I was a troubled teen to say the least. My parents were immersed in what my extended family still calls “THE divorce,” an event that scarred everyone involved. Being geeky or even goth, and living in the mid-1970s in central New Jersey, I wasn’t exactly growing gracefully, but consistently walking into furniture and walls, falling asleep at inopportune times and writing a lot of very depressing poetry. But then I found NFTY, and seriously, it saved my life.
NFTY — the National Federation of Temple Youth — was the national organization that helped fuel youth groups of reform Jewish synagogues, and in the 70s NFTY also was the cosmic soup that spawned many spectacular singer-songwriters who not only changed the music and overall gestalt of many prayer services but my own life as well. During that time, the likes of Debbie Friedman, Jeff Klepper and Danny Friedlander, and many others were NFTY song leaders, roaming through circles of us at Camp Kutz, singing the likes of “Bashana Haba ‘ah” and “Tov L’Hadot.”
But I get ahead of myself: Camp Kutz was (and still is) the NFTY mothership: a beautiful camp in Warwick, NY known for, beyond NFTY, being the place with the “Chock Full O Nuts” (“….is a heavenly coffee….”) commercials were shot. It was an idyllic oasis in the mountains with a wonderful gazebo overlooking the lake (at least in how I remember it), and our youth group from Temple Shaari Emeth went up there each summer for a lock-in.
There, we would become a larger version of what we did all year in our weekly youth group meetings: sit in a circle, share our deepest desires and fears, cry a lot and sing more. For those of you who have taken writing workshops with me, it’s no surprise how I imprinted on this experience. After Havdalah services (Saturday evening prayers to say goodbye to the Sabbath), we would sit by candlelight, sometimes holding hands, sing with all our heart, and go around the circle, sharing on topics such as “What is your most precious possession?” and “What do you love and fear most?”
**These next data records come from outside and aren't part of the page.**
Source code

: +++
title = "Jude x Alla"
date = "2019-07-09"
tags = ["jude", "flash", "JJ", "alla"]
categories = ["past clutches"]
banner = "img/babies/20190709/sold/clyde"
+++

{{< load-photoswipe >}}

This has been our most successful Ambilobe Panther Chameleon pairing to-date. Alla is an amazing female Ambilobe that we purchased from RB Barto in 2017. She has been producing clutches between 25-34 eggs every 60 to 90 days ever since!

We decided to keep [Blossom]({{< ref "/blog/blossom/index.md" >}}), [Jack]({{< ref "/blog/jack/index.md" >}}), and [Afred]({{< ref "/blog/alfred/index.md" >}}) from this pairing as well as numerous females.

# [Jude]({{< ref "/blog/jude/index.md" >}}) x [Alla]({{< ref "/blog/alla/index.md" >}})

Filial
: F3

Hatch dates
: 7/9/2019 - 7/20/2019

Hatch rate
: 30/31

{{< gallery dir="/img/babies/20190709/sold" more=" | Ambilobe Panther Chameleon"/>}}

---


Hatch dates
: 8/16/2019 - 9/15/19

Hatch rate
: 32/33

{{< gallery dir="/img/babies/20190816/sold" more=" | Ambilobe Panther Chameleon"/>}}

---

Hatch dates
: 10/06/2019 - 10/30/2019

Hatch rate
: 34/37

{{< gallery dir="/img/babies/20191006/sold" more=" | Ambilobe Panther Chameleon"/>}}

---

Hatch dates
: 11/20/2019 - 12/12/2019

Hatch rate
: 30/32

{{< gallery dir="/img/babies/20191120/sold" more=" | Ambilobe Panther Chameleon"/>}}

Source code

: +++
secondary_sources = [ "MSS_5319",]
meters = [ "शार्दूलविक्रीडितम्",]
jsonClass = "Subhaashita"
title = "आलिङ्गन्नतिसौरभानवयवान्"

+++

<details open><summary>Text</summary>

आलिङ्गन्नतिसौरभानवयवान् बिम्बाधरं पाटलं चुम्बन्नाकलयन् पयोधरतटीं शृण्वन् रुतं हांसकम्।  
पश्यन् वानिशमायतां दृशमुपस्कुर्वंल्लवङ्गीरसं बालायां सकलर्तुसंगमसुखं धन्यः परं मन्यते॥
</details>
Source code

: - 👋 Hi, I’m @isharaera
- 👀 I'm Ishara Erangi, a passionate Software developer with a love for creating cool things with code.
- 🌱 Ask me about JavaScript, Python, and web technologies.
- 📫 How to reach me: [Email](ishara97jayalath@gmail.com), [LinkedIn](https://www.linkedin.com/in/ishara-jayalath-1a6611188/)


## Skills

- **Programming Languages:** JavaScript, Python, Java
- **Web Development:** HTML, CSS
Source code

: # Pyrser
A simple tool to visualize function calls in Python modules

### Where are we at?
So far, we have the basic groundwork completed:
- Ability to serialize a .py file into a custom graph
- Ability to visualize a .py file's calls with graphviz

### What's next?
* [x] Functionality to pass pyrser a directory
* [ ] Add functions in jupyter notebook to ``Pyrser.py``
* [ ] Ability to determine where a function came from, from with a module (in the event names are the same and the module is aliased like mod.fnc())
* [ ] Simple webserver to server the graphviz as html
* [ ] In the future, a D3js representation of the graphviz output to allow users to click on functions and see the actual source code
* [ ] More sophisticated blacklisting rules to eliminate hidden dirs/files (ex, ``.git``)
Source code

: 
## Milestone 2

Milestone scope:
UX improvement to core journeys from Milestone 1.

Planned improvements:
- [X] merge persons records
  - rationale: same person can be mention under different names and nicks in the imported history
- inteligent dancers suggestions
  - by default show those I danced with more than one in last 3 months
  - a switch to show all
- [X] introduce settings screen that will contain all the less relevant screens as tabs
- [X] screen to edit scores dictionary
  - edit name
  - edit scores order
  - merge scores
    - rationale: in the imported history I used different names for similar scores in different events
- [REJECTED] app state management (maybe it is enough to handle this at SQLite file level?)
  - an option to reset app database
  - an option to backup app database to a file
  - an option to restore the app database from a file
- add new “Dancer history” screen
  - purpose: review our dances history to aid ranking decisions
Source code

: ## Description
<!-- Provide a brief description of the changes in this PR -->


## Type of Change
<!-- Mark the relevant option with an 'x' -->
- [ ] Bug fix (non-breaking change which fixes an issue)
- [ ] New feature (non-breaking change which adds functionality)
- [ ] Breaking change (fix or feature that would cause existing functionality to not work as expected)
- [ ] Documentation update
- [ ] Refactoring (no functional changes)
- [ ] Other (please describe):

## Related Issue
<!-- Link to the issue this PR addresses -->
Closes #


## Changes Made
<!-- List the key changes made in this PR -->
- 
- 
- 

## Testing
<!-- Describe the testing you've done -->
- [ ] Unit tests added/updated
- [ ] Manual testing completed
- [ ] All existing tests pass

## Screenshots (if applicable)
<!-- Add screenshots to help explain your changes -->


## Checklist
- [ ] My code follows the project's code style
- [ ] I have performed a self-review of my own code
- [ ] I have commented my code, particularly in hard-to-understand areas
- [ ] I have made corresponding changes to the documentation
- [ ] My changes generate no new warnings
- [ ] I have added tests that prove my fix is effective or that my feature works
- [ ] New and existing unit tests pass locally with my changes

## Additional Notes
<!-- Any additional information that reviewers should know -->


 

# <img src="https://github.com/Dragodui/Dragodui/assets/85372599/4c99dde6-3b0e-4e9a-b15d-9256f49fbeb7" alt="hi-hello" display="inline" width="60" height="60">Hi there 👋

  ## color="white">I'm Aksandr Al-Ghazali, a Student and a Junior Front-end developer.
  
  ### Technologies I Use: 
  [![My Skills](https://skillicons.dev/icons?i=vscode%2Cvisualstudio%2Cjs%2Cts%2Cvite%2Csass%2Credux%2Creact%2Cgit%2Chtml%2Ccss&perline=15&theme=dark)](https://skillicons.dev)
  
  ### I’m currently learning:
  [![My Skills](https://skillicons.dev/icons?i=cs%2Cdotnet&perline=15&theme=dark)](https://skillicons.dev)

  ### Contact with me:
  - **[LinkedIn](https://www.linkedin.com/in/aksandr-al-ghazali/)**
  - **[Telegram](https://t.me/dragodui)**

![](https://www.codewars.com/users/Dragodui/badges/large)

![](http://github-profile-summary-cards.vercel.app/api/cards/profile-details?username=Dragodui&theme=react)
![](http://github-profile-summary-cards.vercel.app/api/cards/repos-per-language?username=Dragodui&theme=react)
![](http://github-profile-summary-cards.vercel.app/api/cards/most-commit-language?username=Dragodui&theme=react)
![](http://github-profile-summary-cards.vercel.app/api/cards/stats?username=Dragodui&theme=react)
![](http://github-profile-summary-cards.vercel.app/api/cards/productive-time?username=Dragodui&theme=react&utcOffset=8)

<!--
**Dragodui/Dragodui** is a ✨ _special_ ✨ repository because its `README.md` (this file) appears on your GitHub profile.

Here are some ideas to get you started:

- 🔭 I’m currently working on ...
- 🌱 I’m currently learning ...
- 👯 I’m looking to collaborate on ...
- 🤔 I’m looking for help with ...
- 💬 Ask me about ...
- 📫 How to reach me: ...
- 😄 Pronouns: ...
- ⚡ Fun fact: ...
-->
Was it kind of like group therapy? Sure, but to a bunch of New Jersey suburban teens, especially me, it was a life line: through our stories, I found courage, strength, hope and community. The singing especially stayed with me, and during the darkest times of my life when trying to get myself to sleep at night or stay awake during an overwhelming time, I would sing “Shalom Rav” or “Vyashu Ish” to myself. The songs were my first line of defense against doing anything more rash, and singing them, particularly in community, brought me home and filled in the empty spaces with so much music that I could begin to envision a future beyond court battles, loneliness and screaming matches.
I remember especially being with my youth group at Camp Kutz the weekend my grandfather died. When I saw our rabbi and my father walking up to the main meeting room to talk with me, I was at first delighted they showed up, not realizing bad news propelled them. Packing suddenly, half crying because of my grandfather and half crying because I had to leave Kutz, I walked by Mark Z, the president of our youth group (I was the chaplain), one of the more popular kids in high school (at least in my eyes). He gave me a kiss as a way of saying how our small youth group traveled with me.
In the last week, looking for a version of “Vyushvu Ish” to bring to Shiray Shabbat (our band) to play for services at the Lawrence Jewish Community Center, I’ve clicked and googled my way into a whole lot of NFTY music. All I’ve seen and heard reminds me how it was there but for the grace of god — through 1970s Jewish music — that carried me to the other side, from where I could start a new life. At the core of who I am, these songs still play.
(with a special shout-out to Mark Z, Carrie, Cheryl and others from way back then — thanks for being there).